As discussed above, in some embodiments, a negative probe sequence
does not have significant sequence similarity to biologically
occurring sequences, such as for example, the genomic sequences of
an organism (e.g., a mammal, such as a human being). In some
embodiments, the genomic sequences comprise at least about 50%, at
least 90% or 100% of the genomic sequences of an organism, such as
a mammal (e.g., a human being).
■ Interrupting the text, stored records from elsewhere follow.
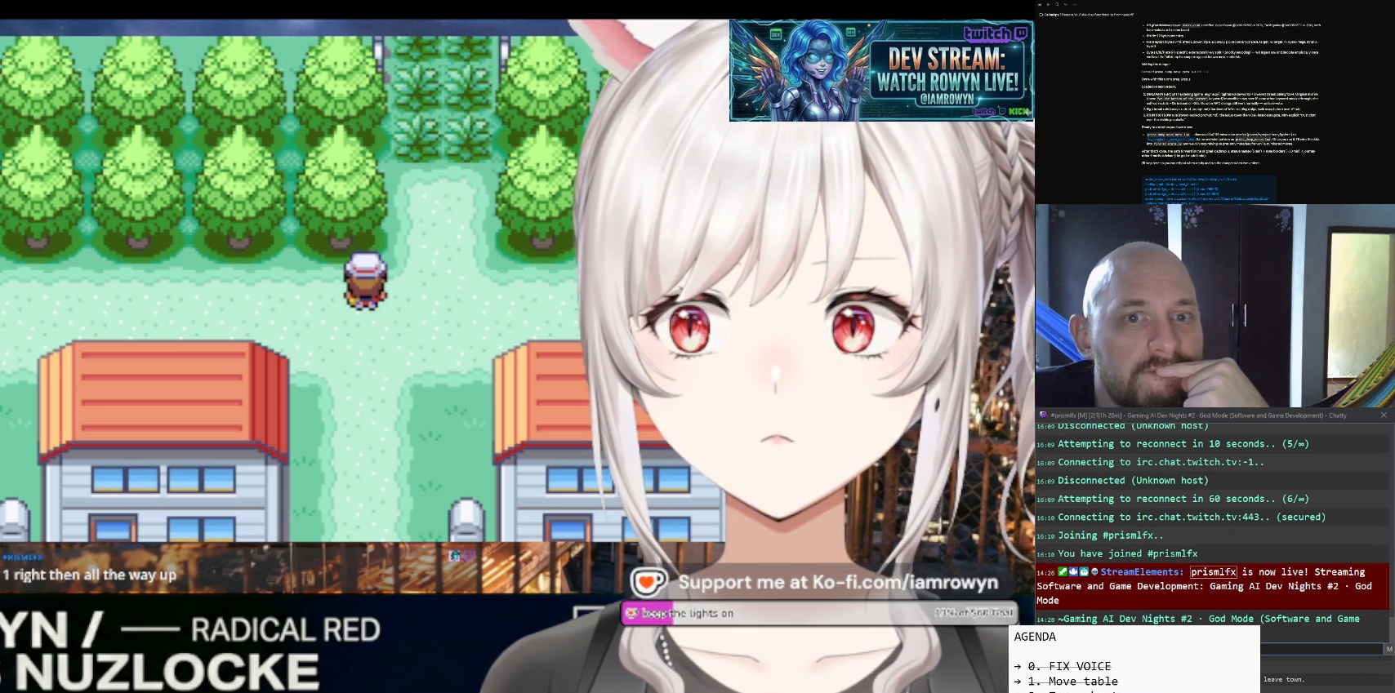
{"buttons": ["DPAD_RIGHT"], "events": []}
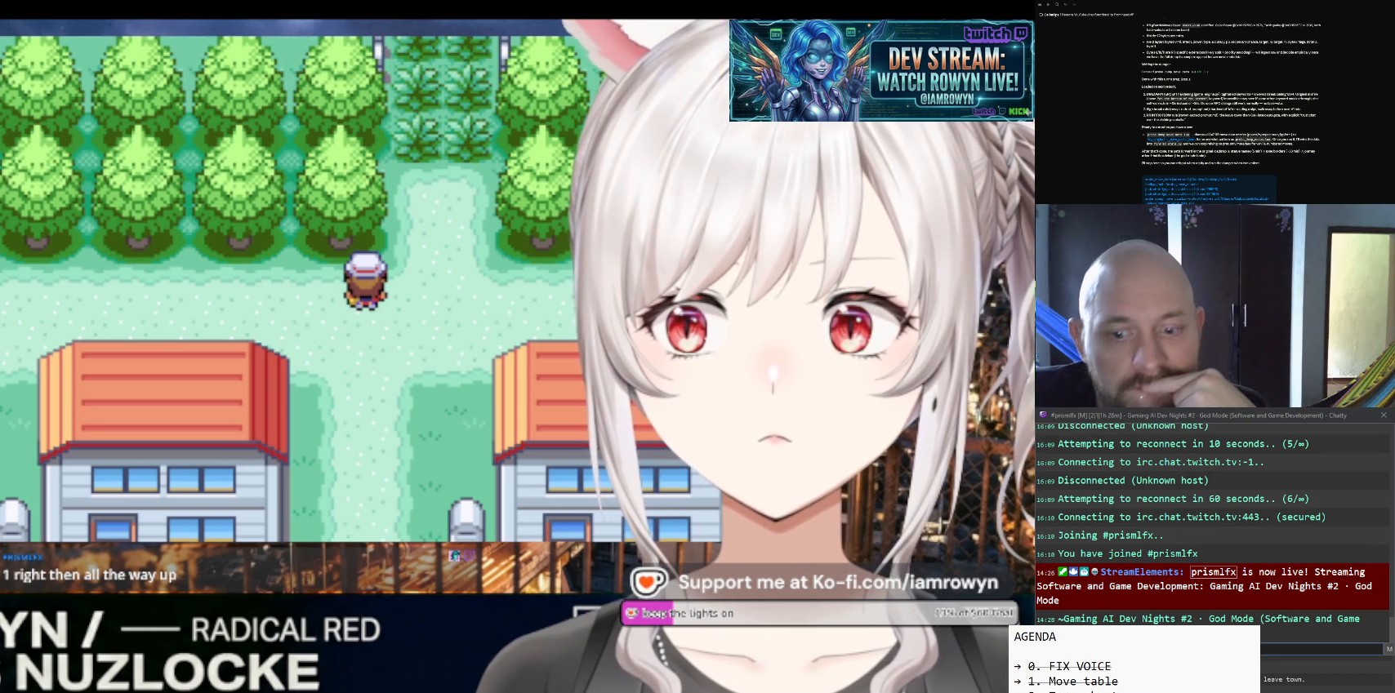
{"buttons": ["DPAD_RIGHT"], "events": []}
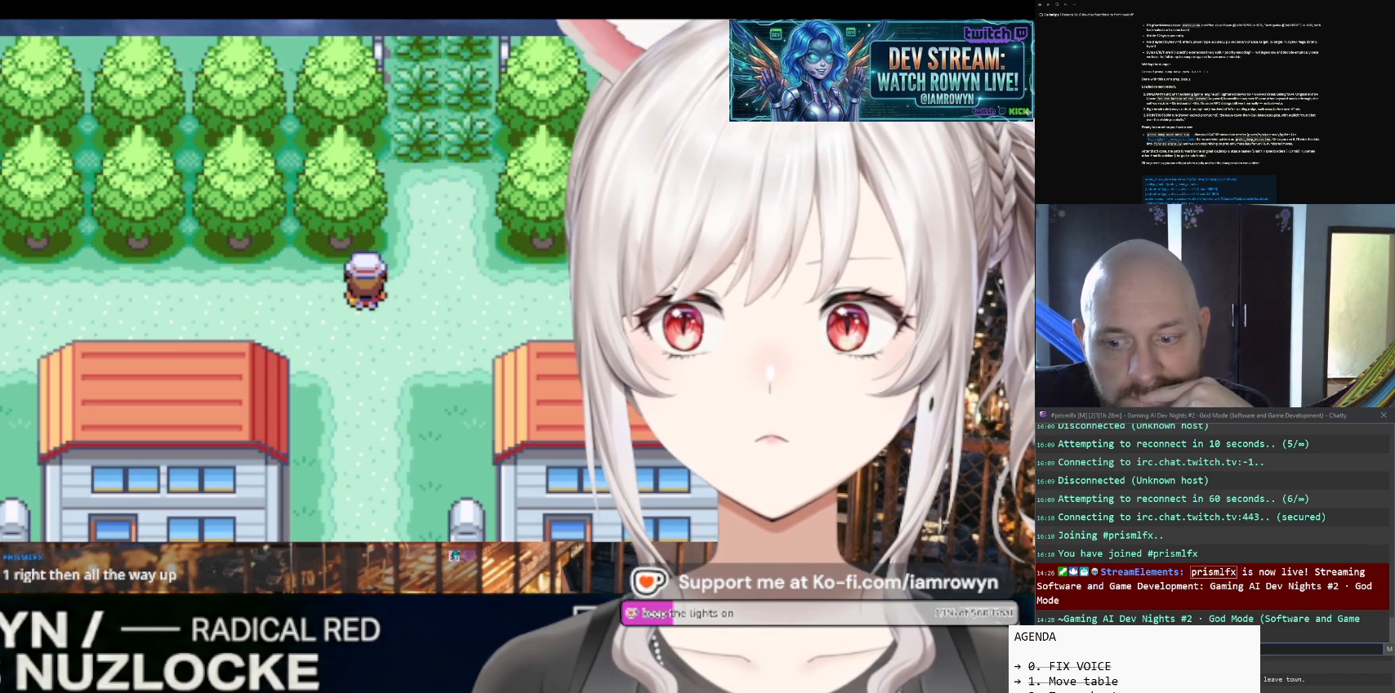
{"buttons": ["DPAD_RIGHT"], "events": []}
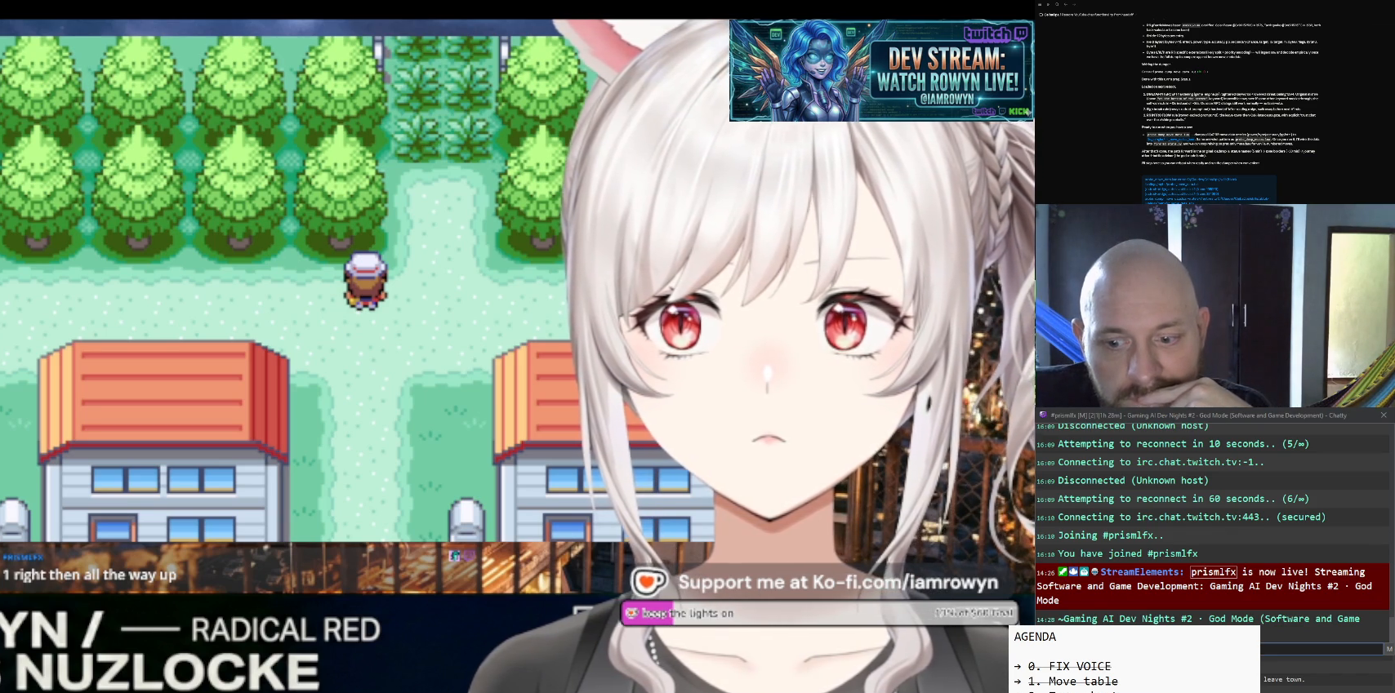
{"buttons": ["DPAD_RIGHT"], "events": []}
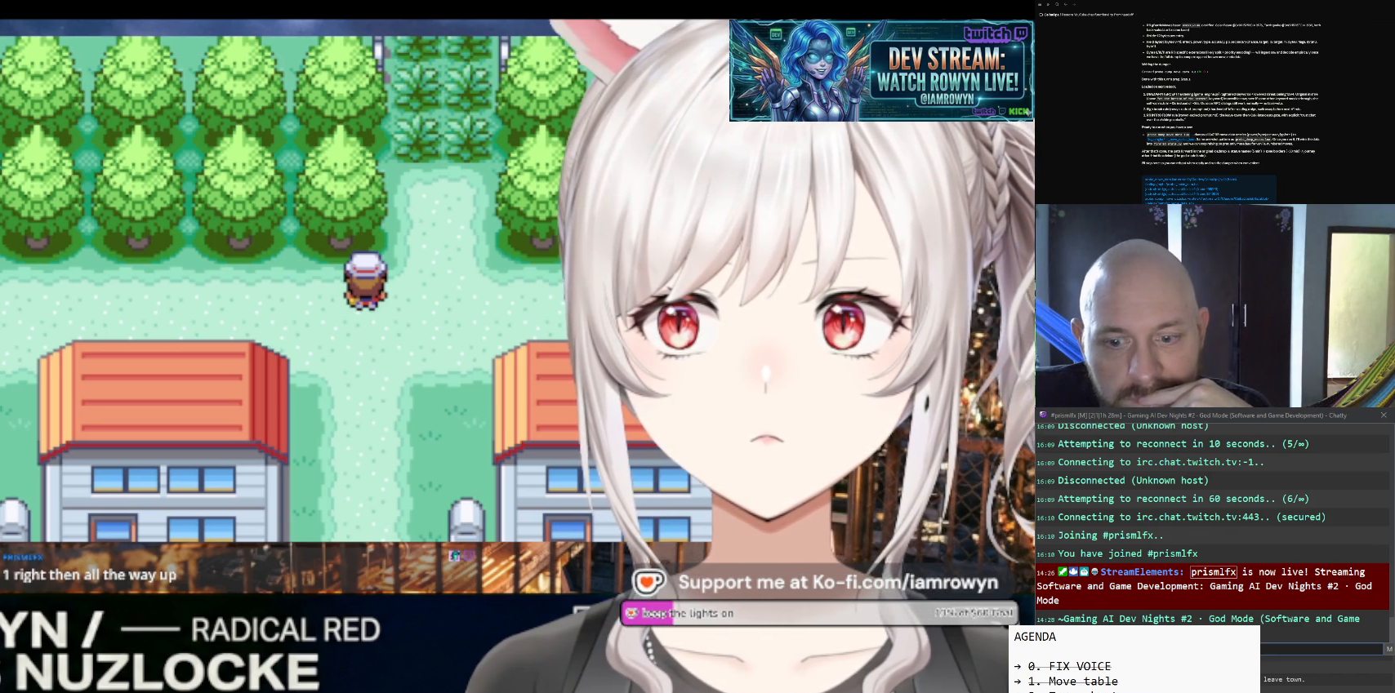
{"buttons": ["DPAD_RIGHT"], "events": []}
In some embodiments, the
biologically occurring sequences comprise the sequences of a
transcriptome and in some embodiments, at least 50%, at least 90%,
or 100% of the transcriptome of a mammal, such as a human
being.
[0216] In some embodiments, the methods comprise receiving sequence
information for a negative probe sequence and synthesizing the
negative probe sequence. Probe sequences can be synthesized by a
variety of methods, including, but not limited to in situ synthesis
on a solid support (e.g., an array substrate).
[0217] The methods can further include empirically testing
candidate probe sequences by contacting the probe sequences to a
test sample of target sequences and monitoring binding of the probe
sequences to the target sequences. For example, candidate probe
sequences can be included on an array substrate which can then be
contacted with target sequences. The array substrate can
additionally include one or more test sequences designed to
specifically hybridize to one or more sequences in a biological
sample comprising the biologically occurring sequences.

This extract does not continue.